The man looked bewildered, and repeated, "Uncle John?"

"Yes, Uncle John and Aunt Kate. I'm Ally, and Uncle John telegraphed that he would meet me at the five-o'clock train, and he wasn't there, and I came up all alone. Where are they? In the parlor?" and Ally stepped in over the threshold.

"I guess there's some mistake," said the man; "I guess your uncle John—"

"No, there wasn't any mistake, for he telegraphed to Uncle Tom. He must have forgotten."

"But your uncle doesn't—"

"What is it, James? What is wanted?" interrupted some one here. The "some one" was a big, tall gentleman coming down the stairs, whom Ally, as she looked up in the rather confusing half light of the lower hall, at once took for her uncle, and rushing forward she ran up to meet him, crying,—

"Oh, Uncle John! Uncle John! I was so scared not to find you at the station, and I came up here all alone on the street car!"

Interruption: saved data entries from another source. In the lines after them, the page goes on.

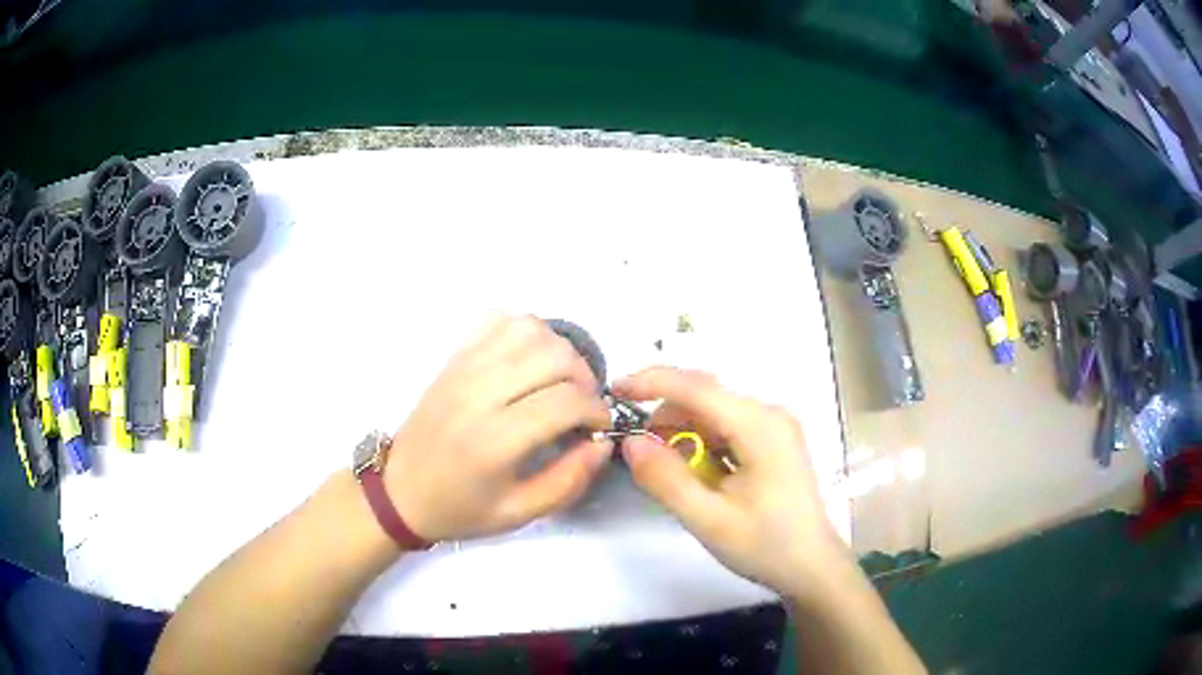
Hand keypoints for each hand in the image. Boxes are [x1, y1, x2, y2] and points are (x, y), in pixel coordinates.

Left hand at [384, 315, 613, 542]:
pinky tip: (530, 361)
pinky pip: (498, 321)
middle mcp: (478, 394)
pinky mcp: (454, 358)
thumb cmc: (460, 509)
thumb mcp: (518, 514)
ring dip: (559, 350)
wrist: (400, 490)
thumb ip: (568, 482)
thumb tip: (602, 444)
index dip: (596, 410)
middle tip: (584, 404)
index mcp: (494, 440)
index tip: (599, 426)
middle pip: (553, 356)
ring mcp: (463, 368)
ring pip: (529, 329)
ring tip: (561, 380)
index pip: (564, 402)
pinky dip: (526, 332)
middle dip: (585, 378)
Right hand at [613, 367, 847, 596]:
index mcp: (760, 426)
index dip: (651, 382)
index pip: (697, 388)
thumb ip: (666, 480)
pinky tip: (695, 471)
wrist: (811, 566)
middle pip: (705, 395)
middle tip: (639, 452)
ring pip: (714, 410)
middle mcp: (769, 413)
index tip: (613, 391)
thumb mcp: (709, 520)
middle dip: (665, 414)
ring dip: (683, 430)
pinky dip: (701, 440)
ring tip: (667, 469)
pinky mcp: (773, 440)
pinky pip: (727, 426)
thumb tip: (630, 442)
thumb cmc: (765, 546)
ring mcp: (774, 425)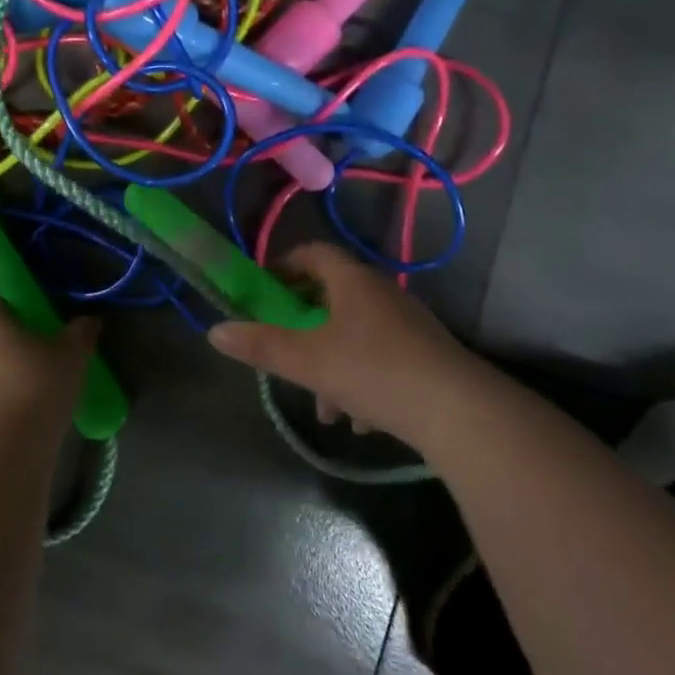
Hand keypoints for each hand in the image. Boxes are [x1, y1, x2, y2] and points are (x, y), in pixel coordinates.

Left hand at [0, 296, 99, 452]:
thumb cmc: (33, 391)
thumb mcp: (71, 358)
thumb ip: (80, 334)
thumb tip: (89, 320)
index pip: (0, 301)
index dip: (25, 312)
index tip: (48, 330)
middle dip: (14, 346)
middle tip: (46, 363)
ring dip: (2, 378)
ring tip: (36, 397)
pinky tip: (19, 423)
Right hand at [207, 243, 487, 445]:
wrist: (460, 413)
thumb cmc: (374, 371)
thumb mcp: (308, 361)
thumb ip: (260, 345)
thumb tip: (215, 331)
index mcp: (353, 281)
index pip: (313, 253)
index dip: (283, 266)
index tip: (262, 290)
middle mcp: (382, 294)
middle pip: (331, 297)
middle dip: (303, 328)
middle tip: (285, 350)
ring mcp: (407, 325)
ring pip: (354, 335)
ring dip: (331, 364)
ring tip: (323, 406)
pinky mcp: (425, 357)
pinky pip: (381, 359)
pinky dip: (361, 381)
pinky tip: (358, 420)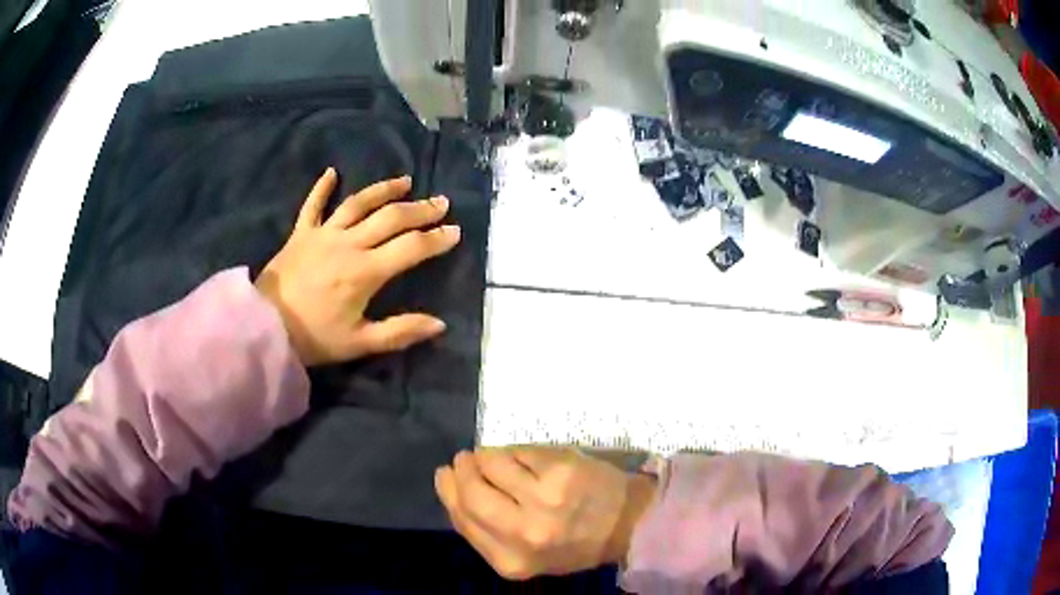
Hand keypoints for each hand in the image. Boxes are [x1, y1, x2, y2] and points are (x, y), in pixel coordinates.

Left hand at [255, 168, 459, 365]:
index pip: (411, 248)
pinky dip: (322, 187)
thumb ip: (400, 331)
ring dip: (383, 190)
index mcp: (366, 272)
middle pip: (390, 219)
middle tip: (441, 202)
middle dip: (420, 209)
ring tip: (405, 181)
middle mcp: (349, 244)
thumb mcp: (360, 343)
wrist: (265, 327)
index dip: (436, 239)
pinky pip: (313, 205)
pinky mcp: (301, 234)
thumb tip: (439, 323)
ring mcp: (323, 234)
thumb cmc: (314, 338)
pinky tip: (332, 172)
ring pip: (358, 203)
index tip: (455, 231)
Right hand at [434, 447, 656, 579]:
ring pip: (492, 464)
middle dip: (462, 471)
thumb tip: (454, 489)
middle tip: (465, 460)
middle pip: (470, 492)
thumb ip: (488, 532)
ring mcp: (543, 498)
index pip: (463, 519)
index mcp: (511, 561)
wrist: (628, 523)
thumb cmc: (575, 543)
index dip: (449, 493)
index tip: (446, 476)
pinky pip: (519, 451)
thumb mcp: (528, 556)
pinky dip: (514, 452)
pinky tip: (525, 459)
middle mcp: (524, 532)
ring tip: (498, 459)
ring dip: (487, 457)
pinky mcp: (560, 468)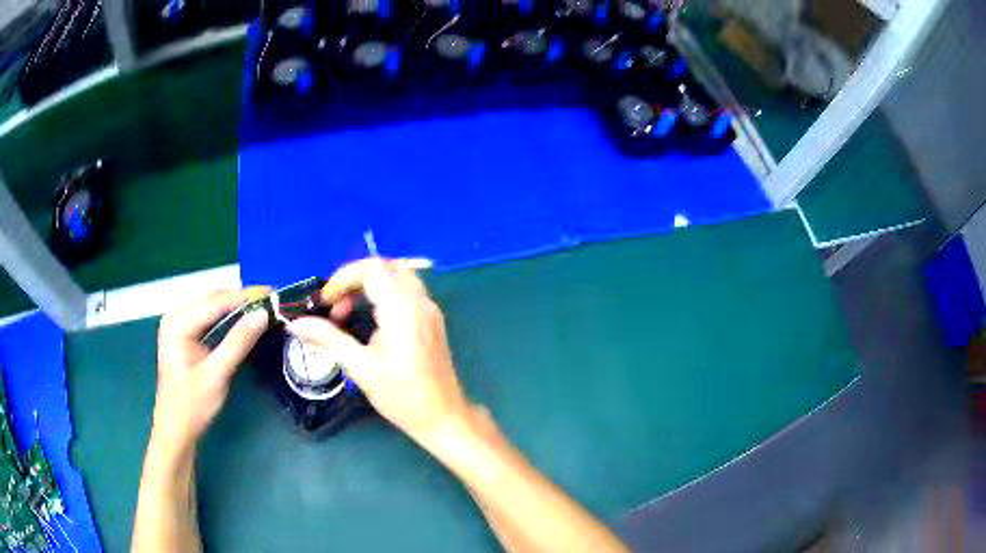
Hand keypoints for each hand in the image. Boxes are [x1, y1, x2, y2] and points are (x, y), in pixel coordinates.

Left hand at [154, 289, 270, 447]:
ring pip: (210, 305)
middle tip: (270, 300)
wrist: (176, 428)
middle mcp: (175, 316)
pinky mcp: (181, 334)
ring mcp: (176, 324)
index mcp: (178, 323)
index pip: (216, 301)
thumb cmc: (193, 404)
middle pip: (212, 299)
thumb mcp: (218, 374)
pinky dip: (225, 316)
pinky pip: (206, 316)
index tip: (273, 293)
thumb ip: (239, 342)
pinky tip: (240, 319)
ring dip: (234, 306)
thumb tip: (263, 314)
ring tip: (260, 307)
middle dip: (240, 299)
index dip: (245, 296)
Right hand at [287, 258, 470, 443]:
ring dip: (368, 285)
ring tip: (347, 313)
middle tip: (335, 305)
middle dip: (354, 278)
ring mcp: (430, 309)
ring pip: (397, 276)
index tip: (324, 302)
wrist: (443, 417)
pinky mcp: (432, 319)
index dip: (343, 278)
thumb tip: (295, 323)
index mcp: (403, 309)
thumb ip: (328, 339)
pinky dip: (383, 294)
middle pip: (385, 266)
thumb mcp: (361, 368)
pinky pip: (406, 291)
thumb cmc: (402, 396)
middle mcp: (420, 301)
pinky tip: (369, 320)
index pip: (372, 269)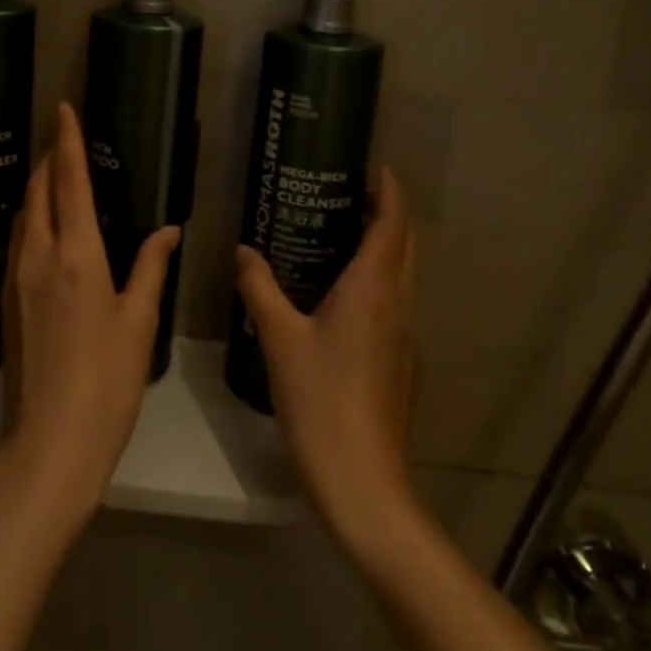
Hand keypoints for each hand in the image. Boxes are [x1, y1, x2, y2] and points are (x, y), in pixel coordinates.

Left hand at [0, 102, 178, 538]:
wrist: (50, 441)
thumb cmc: (107, 381)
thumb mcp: (139, 321)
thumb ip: (150, 267)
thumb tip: (167, 230)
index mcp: (76, 254)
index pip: (70, 180)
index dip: (68, 140)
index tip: (64, 108)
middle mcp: (38, 254)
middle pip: (39, 189)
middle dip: (51, 157)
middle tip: (65, 137)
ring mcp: (16, 277)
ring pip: (23, 213)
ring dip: (39, 186)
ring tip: (57, 174)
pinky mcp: (6, 299)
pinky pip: (18, 239)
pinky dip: (31, 216)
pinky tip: (46, 225)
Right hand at [236, 168, 419, 554]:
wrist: (364, 482)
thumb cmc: (320, 399)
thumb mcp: (279, 338)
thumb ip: (259, 287)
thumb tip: (243, 251)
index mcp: (373, 289)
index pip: (393, 224)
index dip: (390, 192)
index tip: (376, 168)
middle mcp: (398, 305)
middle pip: (406, 246)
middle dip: (389, 215)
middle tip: (352, 195)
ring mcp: (407, 338)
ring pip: (404, 277)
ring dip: (386, 249)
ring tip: (344, 237)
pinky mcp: (404, 365)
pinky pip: (396, 305)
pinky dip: (380, 283)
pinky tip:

But in the very next instant she started back and gasped: "But—but it isn't—you're not—you're not Uncle John! Where is he, oh, where is he?"

"You've made a mistake, my little girl!" exclaimed the gentleman,—"a mistake in the house. This isn't your uncle John's, but—"

"Not Uncle John's? Why—why—this is 999!" interrupted Ally, tremulously.